• Your goal: Say, as a bare number, how many lines of the listing hold "sobre".
....................
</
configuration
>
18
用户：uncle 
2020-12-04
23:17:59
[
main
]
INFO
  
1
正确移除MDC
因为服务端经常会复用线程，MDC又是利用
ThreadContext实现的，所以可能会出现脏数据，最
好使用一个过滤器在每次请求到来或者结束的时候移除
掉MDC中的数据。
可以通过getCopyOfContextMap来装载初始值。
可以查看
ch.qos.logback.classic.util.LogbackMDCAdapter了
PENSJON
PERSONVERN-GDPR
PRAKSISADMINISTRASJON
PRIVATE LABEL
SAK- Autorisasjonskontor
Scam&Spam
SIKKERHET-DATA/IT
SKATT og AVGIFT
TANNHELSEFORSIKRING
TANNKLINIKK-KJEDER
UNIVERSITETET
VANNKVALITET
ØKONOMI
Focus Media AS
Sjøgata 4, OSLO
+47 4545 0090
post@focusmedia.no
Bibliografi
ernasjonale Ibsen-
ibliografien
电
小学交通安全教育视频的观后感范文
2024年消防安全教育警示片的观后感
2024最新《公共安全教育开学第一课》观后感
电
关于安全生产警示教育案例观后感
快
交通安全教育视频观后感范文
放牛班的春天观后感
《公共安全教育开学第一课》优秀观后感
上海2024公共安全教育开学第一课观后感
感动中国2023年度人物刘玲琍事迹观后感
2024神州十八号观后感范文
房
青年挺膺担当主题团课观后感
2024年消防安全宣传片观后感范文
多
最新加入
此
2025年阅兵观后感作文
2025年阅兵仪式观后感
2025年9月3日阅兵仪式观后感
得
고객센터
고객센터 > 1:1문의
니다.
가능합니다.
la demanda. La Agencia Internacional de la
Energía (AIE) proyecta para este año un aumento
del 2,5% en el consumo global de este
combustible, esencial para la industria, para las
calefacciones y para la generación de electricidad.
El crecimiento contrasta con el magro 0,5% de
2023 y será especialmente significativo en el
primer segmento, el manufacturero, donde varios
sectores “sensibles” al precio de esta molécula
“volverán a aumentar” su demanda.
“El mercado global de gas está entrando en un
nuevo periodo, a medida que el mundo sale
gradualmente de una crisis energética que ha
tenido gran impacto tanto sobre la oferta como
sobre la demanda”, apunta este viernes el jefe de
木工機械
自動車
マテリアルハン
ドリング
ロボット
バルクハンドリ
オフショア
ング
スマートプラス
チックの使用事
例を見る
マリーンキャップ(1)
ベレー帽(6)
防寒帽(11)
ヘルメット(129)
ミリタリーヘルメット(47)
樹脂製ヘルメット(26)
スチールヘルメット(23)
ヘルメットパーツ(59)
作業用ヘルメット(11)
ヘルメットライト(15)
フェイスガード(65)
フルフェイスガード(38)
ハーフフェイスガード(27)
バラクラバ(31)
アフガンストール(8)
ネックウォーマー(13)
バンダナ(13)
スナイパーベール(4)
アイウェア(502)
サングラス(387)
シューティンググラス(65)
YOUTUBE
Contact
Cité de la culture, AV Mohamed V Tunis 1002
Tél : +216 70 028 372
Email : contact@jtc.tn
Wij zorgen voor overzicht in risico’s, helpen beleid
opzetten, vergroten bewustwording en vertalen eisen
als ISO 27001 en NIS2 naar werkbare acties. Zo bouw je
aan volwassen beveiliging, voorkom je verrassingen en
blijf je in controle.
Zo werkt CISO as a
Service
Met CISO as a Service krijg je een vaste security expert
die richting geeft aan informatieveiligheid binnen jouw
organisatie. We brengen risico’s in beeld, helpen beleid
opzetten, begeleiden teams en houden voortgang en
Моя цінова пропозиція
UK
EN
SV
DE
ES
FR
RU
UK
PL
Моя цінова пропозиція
....................
• Result: 2